• _Exercise objective_
Only one span of the listing below should come back. It runs from the line with "By submitting, you" through the line with "Modern Drummer Podcast with", and each of its lines must be reproduced exactly.

• _Available data_
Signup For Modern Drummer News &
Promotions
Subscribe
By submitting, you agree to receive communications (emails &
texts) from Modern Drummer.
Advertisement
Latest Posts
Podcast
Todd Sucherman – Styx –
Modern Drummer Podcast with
--
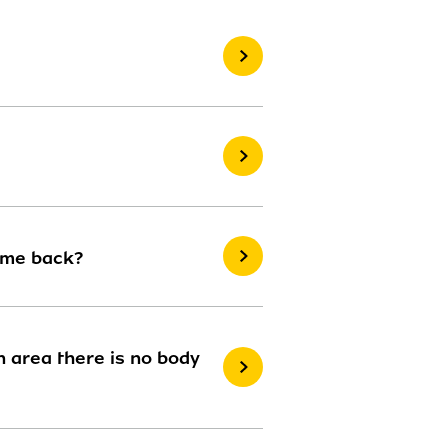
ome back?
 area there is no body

• _Result of this exercise_
By submitting, you agree to receive communications (emails &
texts) from Modern Drummer.
Advertisement
Latest Posts
Podcast
Todd Sucherman – Styx –
Modern Drummer Podcast with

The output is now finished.